Australia bane Huawei Chinese mobile phone network project and annoyance Beijing | economy



The measure, following a recommendation from security agencies, signals a hardening of Australia's attitude towards its largest trading partner, since the relations stemmed from Canberra's allegations of Chinese interference in Australian politics.

The position also puts Australia in line with the United States, which has limited Huawei and China's ZTE to a lucrative market for similar reasons.

The Australian government said in an e-mail statement on Thursday (23) that the national security typically applied to telecom operators would now be extended to equipment suppliers.

Companies "sensitive to extra-judicial targeting by a foreign government" would make the country's network vulnerable to unauthorized access or interference and pose a security risk, according to the statement.

The document did not identify the Chinese company, but a government official said the order was focused on Huawei and prevented its involvement in the network.

The Australian arm of Huawei, who strongly denies being controlled by Beijing, said Thursday on Twitter that the ban is an "extremely disappointing result for consumers".

In Beijing, Lu Kang, Ministry of Foreign Affairs spokesman, said that China expressed "serious concern" and added that Australia "should not use an excuse to artificially manipulate art and conduct discriminatory practices".

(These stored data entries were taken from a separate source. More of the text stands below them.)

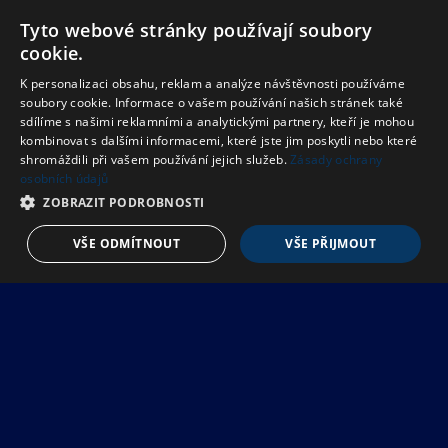
Tyto webové stránky používají soubory
cookie.
K personalizaci obsahu, reklam a analýze návštěvnosti používáme
soubory cookie. Informace o vašem používání našich stránek také
sdílíme s našimi reklamními a analytickými partnery, kteří je mohou
kombinovat s dalšími informacemi, které jste jim poskytli nebo které
shromáždili při vašem používání jejich služeb.
Zásady ochrany
osobních údajů
ZOBRAZIT PODROBNOSTI
VŠE ODMÍTNOUT
VŠE PŘIJMOUT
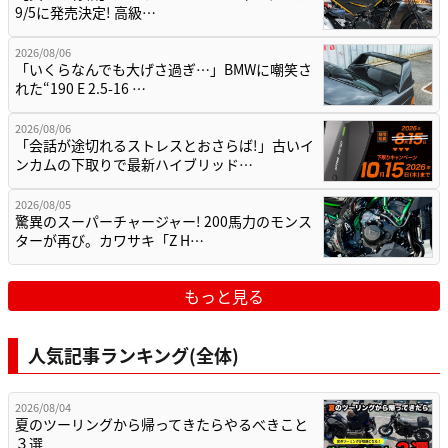
9/5に発売決定! 高級…
2026/08/06
「いくらなんでも大げさ過ぎ…」BMWに嘲笑さ
れた“190 E 2.5-16 …
2026/08/06
「会話が途切れるストレスとおさらば!」古いイ
ンカムの下取りで最新ハイブリッド…
2026/08/05
驚異のスーパーチャージャー! 200馬力のモンス
ターが再び。カワサキ「Z H…
もっと見る
人気記事ランキング(全体)
2026/08/04
夏のツーリングから帰ってきたらやるべきこと
３選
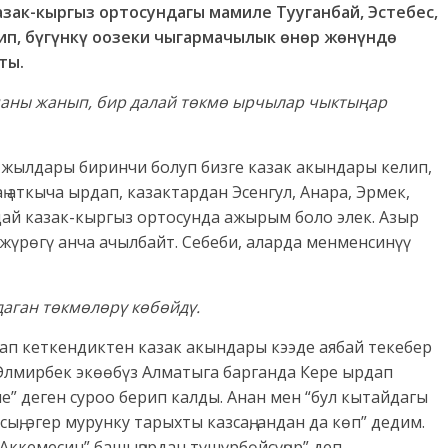
азак-кыргыз ортосундагы мамиле Тууганбай, Эстебес,
ип, бүгүнкү оозеки чыгармачылык өнөр жөнүндө
ты.
маны жанып, бир далай төкмө ырчылар чыктыңар
-жылдары биринчи болуп бизге казак акындары келип,
аткыча ырдап, казактардан Эсенгул, Анара, Эрмек,
дай казак-кыргыз ортосунда ажырым боло элек. Азыр
жүрөгү анча ачылбайт. Себеби, аларда менменсинүү
даган төкмөлөрү көбөйдү.
п кеткендиктен казак акындары кээде аябай текебер
 Элмирбек экөөбүз Алматыга барганда Кере ырдап
е” деген суроо берип калды. Анан мен “бул кытайдагы
, эгер мурунку тарыхты казсаң, андан да көп” дедим.
Аккемесин” башыңардан түшүрбөйсүңөр” деп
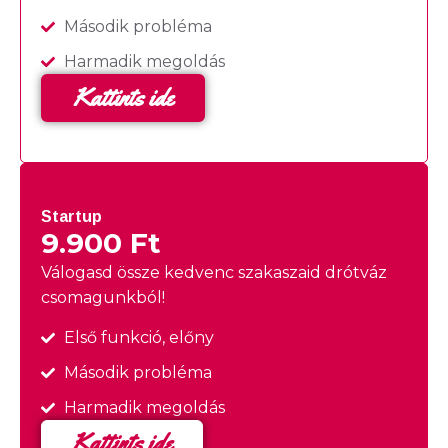
Második probléma
Harmadik megoldás
Kattints ide
Startup
9.900 Ft
Válogasd össze kedvenc szakaszaid drótváz
csomagunkból!
Első funkció, előny
Második probléma
Harmadik megoldás
Kattints ide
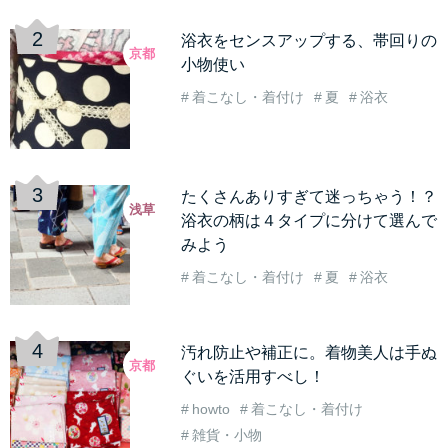
浴衣をセンスアップする、帯回りの
京都
小物使い
着こなし・着付け
夏
浴衣
たくさんありすぎて迷っちゃう！？
浅草
浴衣の柄は４タイプに分けて選んで
みよう
着こなし・着付け
夏
浴衣
汚れ防止や補正に。着物美人は手ぬ
京都
ぐいを活用すべし！
howto
着こなし・着付け
雑貨・小物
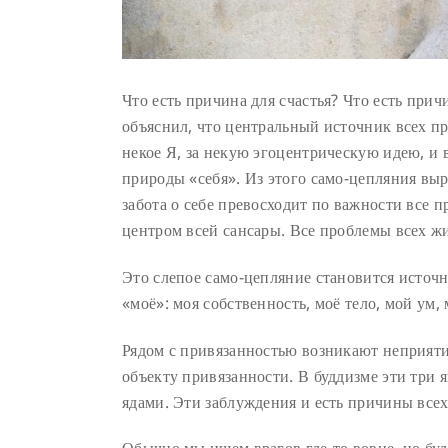
Что есть причина для счастья? Что есть при
объяснил, что центральный источник всех п
некое Я, за некую эгоцентрическую идею, и 
природы «себя». Из этого само-цепляния выр
забота о себе превосходит по важности все п
центром всей сансары. Все проблемы всех ж
Это слепое само-цепляние становится источн
«моё»: моя собственность, моё тело, мой ум, м
Рядом с привязанностью возникают неприяти
объекту привязанности. В буддизме эти три 
ядами. Эти заблуждения и есть причины всех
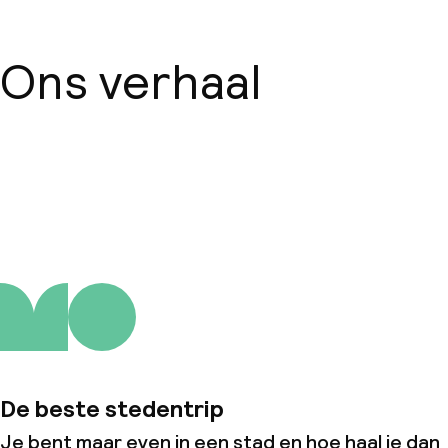
Ons verhaal
Over ons
De beste stedentrip
Je bent maar even in een stad en hoe haal je dan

"We urge the Australian government to abandon ideological prejudices and provide a fair and competitive environment for the activities of Chinese companies in Australia," Lu said in a daily briefing.

Chinese law requires organizations and citizens to support, assist and cooperate with the intelligence service. According to analysts, Huawei equipment can be a driver for espionage.

"That's what you get when you align a company's strategy with the Chinese government," says John Watters, executive vice president and chief corporate strategy for cyber security company FireEye.

"(Australia) has basically decided to spend more money to have more control over their national communications system because they compete with a competitor that sacrifices the short-term margin for a long-term intelligence advantage," he said.